Excerpt:
══════════

Book Symposium: "Bukovina: The Life and Death of an East European Borderland"
April 9, 2026
12:00 pm
Uris Hall, G08
"Bukovina: The Life and Death of an East European Borderland" (Princeton University Press, December 2025)
The making and remaking of Bukovina, a disputed Eastern European borderland, from the eighteenth century to the present day
Bukovina, when it has existed on official maps, has always fit uneasily among its neighbors. The region is now divided between Romania and Ukraine but has long been a testing ground for successive regimes, including the Habsburg Empire, independent and later Nazi-allied Romania, and the Soviet Union, as each sought to reshape the region in its own image. In this beautifully written and wide-ranging book, Cristina Florea traces the history of Bukovina, showing how this borderland, the onetime buffer between Christendom and Islam, found itself at the forefront of modern state-building and governance projects that eventually extended throughout the rest of Europe. Encounters that play out in borderlands have proved crucial to the development of modern state ambitions and governance practices.
Drawing on a wide range of archives and published sources in Russian, Ukrainian, German, Romanian, French, and Yiddish, Florea integrates stories of ethnic and linguistic groups—rural Ukrainians, Romanians, and Germans, and urban German-speaking Jews and Poles—who lived side by side in Bukovina, all of them navigating constant reconfiguration and reinvention. Challenging traditional chronologies in European history, she shows that different transformations in the region occurred at different tempos, creating a historical palimpsest and a sense among locals that they had lived many lives.

══════════

Raw data:
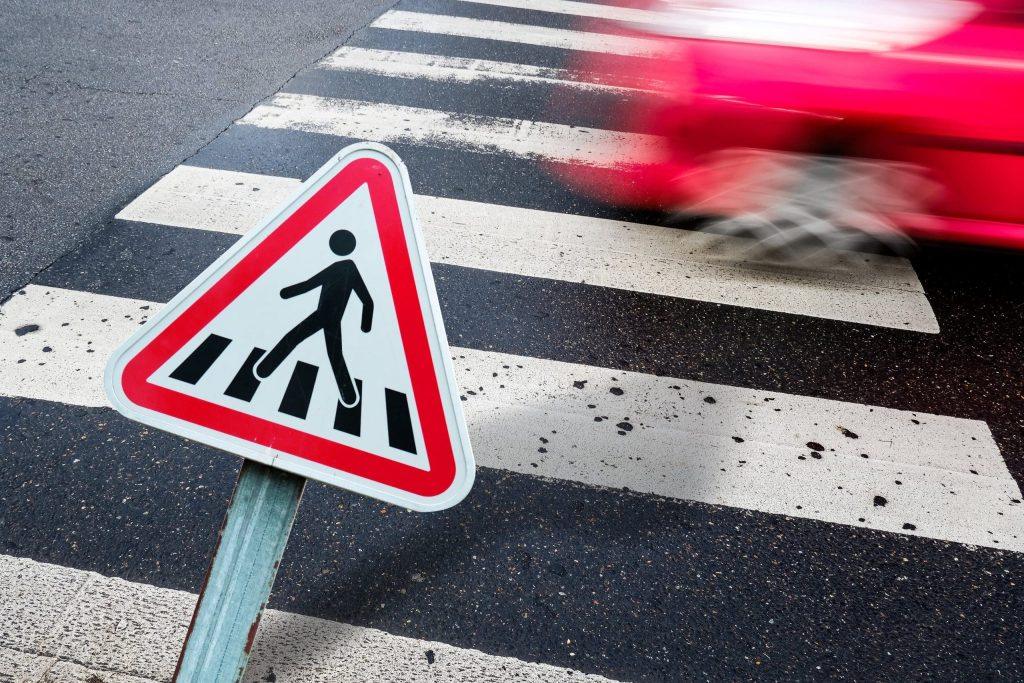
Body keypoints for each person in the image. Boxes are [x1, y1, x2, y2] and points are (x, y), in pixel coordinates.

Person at [255, 229, 373, 407]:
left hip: (321, 316)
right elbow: (367, 301)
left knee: (292, 338)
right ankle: (348, 395)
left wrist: (285, 293)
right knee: (334, 354)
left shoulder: (338, 268)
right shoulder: (351, 269)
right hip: (333, 319)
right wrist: (365, 325)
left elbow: (309, 284)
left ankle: (264, 369)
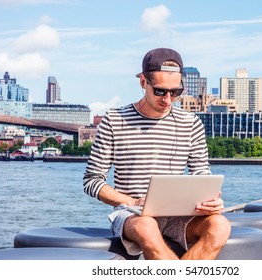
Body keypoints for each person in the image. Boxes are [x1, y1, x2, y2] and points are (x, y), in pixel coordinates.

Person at [83, 47, 231, 260]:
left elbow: (201, 172)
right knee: (146, 227)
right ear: (143, 82)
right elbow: (92, 180)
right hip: (132, 214)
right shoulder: (114, 120)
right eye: (160, 91)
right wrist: (132, 202)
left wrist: (210, 200)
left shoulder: (191, 123)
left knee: (220, 226)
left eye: (175, 92)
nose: (168, 100)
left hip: (178, 213)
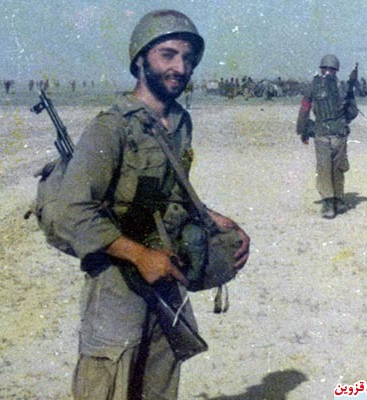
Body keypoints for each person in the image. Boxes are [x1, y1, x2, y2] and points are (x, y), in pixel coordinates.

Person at [54, 9, 250, 399]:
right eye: (168, 55)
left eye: (188, 58)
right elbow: (70, 212)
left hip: (166, 270)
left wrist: (215, 220)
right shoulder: (112, 127)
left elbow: (171, 195)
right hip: (117, 278)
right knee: (109, 382)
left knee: (159, 382)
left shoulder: (179, 123)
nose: (181, 67)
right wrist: (140, 255)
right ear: (141, 59)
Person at [296, 54, 358, 219]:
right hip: (339, 134)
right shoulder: (343, 87)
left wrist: (302, 130)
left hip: (321, 133)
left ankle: (328, 203)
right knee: (338, 168)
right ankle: (338, 200)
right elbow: (353, 111)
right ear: (336, 70)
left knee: (323, 168)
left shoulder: (313, 86)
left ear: (321, 69)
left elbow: (304, 110)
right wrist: (342, 120)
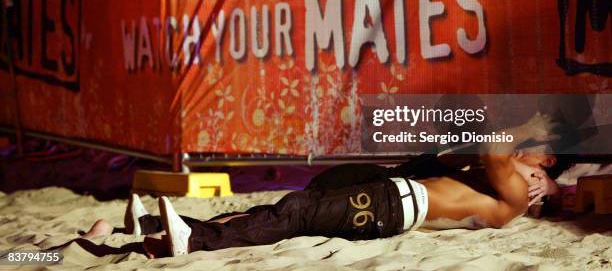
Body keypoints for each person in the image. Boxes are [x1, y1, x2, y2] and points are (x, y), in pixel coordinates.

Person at [81, 113, 566, 258]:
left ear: (544, 162)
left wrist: (528, 126)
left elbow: (493, 150)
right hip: (391, 199)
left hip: (392, 209)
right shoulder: (493, 181)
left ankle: (191, 240)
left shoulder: (522, 191)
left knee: (293, 214)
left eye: (538, 149)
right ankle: (151, 230)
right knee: (288, 208)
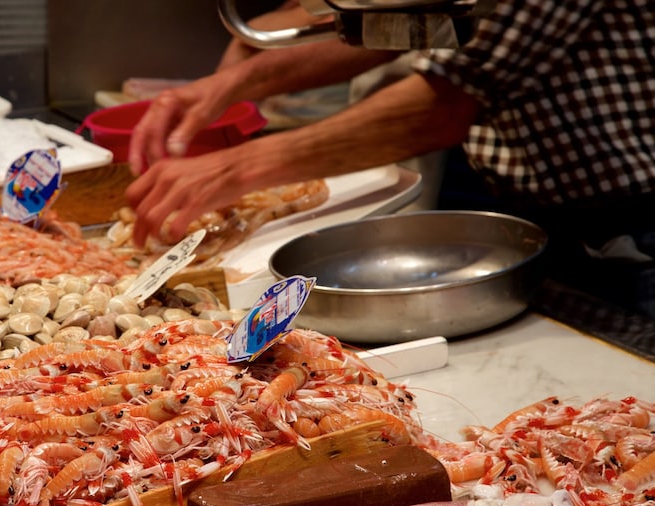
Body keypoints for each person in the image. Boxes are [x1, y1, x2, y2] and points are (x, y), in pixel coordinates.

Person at [124, 0, 655, 317]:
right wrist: (233, 82)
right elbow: (405, 27)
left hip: (623, 228)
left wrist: (238, 167)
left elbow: (445, 100)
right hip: (525, 210)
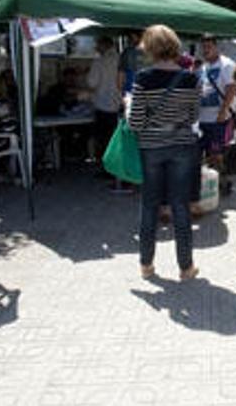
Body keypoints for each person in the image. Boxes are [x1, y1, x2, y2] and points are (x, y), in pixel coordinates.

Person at [128, 24, 201, 281]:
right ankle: (186, 267)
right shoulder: (191, 78)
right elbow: (194, 116)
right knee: (181, 206)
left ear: (150, 48)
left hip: (151, 147)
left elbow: (135, 122)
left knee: (149, 206)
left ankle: (146, 266)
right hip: (182, 145)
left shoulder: (143, 79)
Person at [198, 34, 236, 195]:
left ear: (216, 47)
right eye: (204, 47)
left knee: (217, 153)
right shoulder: (202, 66)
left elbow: (231, 89)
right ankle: (210, 184)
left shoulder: (227, 65)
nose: (205, 50)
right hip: (202, 118)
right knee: (206, 154)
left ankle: (224, 183)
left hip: (218, 118)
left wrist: (223, 111)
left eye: (209, 47)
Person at [87, 35, 121, 164]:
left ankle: (107, 168)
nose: (96, 48)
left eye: (97, 45)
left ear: (104, 45)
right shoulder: (121, 60)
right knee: (117, 139)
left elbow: (92, 83)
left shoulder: (99, 62)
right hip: (119, 105)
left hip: (103, 106)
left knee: (104, 139)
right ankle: (118, 169)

══════════

Your goal: Carry on the announcement of the Bukovina book symposium, starting right after its last sentence.

Response to this task:
A two-hundred-year history of a region shaped by the conflicting pulls of imperial legacies and national ambitions, Bukovina reveals the paradoxes of modern history found in a microcosm of Eastern Europe.
About the speaker
Atina Grossmann is Distinguished Professor of History at the Cooper Union in New York City where she teaches courses on modern Europe, Fascism and National Socialism, the Holocaust, refugees and migration in global context as well as gender and sexuality studies. Relevant publications include: The Surviving Remnant: Documents on Jewish Displaced Persons in Postwar Germany 1945-1950 (with A.Kramen, A Patt, T. Lewinsky, 2024); chapter on “Aftermath” (with K. Bohus) in Cambridge Encyclopedia of the Holocaust (2015); Our Courage/Unser Mut: Jews in Europe after 1945 (with K. Bohus 2020), Shelter from the Holocaust: Rethinking Jewish Survival in the Soviet Union (with M.Edele and S. Fitzpatrick 2017), Wege in der Fremde: Deutsch-jüdische Begegnungsgeschichte zwischen New York, Berlin, und Teheran (2012), and Jews, Germans, and Allies: Close Encounters in Occupied Germany (Princeton 2007/09, German edition Wallstein 2012). as well as “Trauma, Privilege, and Adventure: Jewish Refugees in Iran and India” (in Jews and Colonialism, ed. Stefan Vogt, 2023). In 2022-23 she was the Ina Levine Invitational Senior Scholar in Residence at the Mandel Center for Advanced Holocaust Studies, USHMM. Her current research focuses on” Jewish Refugees from National Socialism in Iran and India: Between ‘Orient’ and European Catastrophe” as well as the entanglements of family memoir and historical scholarship.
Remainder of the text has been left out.